The United States, France, and Japan are leaders in the manufacture, installation, and maintenance of fiber-optic submarine cables. Maintaining this edge requires an industrial base, which today consists of a single U.S. manufacturing company with the mariners and cable ships to install and maintain global submarine cable communications. Outsourcing submarine cable repair to foreign ships and mariners, the logical result of DoT’s position to not fund the CSF, undercuts the necessity to ensure the nation does not depend on non-U.S. skilled labor and products for critical infrastructure. Moreover, it plays into China’s hands, as a state-owned company is aggressively entering this critical technology market with its own manufacturing and cable ships.
Critical Infrastructure
The information packets transmitted at the speed of light on garden hose–diameter international fiber-optic cables are as critical, if not more, to the nation’s economy and defense as U.S. trucks, railroads, and shipping. A recent example is the Society for Worldwide Interbank Financial Telecommunications (SWIFT) banking communication system that gained widespread notice when sanctions were applied to Russia for its invasion of Ukraine. SWIFT communicates exclusively on submarine cables.

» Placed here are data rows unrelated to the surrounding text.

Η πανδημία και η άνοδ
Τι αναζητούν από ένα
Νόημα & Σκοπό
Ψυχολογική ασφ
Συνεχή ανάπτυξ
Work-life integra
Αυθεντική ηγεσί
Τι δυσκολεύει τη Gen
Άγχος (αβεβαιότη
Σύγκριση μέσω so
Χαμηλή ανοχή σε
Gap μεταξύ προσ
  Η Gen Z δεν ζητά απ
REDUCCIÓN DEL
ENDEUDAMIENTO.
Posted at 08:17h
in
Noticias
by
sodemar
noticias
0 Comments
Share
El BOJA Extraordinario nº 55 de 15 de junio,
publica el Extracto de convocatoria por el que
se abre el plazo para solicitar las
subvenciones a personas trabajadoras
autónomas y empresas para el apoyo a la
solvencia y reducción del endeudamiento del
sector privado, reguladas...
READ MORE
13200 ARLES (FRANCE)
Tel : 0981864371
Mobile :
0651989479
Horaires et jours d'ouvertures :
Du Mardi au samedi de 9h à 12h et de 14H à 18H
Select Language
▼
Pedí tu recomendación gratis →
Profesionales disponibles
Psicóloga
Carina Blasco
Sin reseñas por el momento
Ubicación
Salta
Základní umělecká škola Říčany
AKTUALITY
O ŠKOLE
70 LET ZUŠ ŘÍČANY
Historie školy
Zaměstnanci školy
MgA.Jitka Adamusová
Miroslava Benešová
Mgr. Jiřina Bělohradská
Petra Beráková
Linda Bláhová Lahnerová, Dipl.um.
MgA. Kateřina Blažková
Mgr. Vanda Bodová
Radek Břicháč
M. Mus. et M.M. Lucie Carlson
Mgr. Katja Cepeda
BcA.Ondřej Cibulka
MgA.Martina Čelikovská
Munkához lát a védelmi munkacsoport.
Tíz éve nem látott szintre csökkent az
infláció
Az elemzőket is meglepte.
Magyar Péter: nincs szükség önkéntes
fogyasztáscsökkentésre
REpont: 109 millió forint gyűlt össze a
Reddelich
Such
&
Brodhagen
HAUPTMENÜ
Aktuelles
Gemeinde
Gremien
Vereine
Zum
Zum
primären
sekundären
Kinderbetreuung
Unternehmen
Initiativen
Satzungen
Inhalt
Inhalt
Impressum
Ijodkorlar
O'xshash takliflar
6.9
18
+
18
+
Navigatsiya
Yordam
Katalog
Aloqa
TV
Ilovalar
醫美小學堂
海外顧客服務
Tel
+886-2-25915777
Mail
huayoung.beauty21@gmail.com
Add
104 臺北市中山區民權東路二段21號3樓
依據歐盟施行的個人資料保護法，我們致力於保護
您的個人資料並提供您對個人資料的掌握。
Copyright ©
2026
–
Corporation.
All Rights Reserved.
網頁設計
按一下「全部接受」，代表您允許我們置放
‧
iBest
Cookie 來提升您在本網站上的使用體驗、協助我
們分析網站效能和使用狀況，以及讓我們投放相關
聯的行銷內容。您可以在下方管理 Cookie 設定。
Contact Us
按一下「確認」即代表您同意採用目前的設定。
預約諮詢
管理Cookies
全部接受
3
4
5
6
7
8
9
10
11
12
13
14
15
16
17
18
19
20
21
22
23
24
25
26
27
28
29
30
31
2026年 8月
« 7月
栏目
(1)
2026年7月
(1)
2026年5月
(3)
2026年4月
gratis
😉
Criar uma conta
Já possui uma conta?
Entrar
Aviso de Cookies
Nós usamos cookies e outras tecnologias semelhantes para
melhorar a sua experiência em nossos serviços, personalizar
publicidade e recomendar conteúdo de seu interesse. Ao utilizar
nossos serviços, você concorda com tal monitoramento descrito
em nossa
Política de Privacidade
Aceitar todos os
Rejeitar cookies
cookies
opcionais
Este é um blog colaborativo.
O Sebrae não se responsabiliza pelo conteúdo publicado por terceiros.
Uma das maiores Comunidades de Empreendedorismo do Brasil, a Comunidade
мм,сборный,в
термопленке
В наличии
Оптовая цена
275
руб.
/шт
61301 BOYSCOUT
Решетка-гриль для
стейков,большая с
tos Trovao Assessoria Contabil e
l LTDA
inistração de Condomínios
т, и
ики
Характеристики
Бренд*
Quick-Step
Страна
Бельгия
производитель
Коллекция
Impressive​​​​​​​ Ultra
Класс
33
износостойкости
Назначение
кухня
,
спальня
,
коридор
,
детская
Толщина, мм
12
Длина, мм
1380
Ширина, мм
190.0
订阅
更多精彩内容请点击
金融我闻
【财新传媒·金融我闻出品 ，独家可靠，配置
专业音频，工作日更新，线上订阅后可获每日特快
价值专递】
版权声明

Not providing for cable repair ships in wartime is like building firehouses in a town, but not providing for fire trucks and firefighters to extinguish the fires. It is an undeniable emergency when the glass fibers in fiber-optic submarine cables are broken, whatever the cause. Putting the internet and critical voice, data, and video communications back in order after hostile action requires U.S.-flagged cable ships crewed by U.S. mariners. The CSF accomplishes this vital national goal. Hopefully, Congress will act again to override DoT and fund the CSF.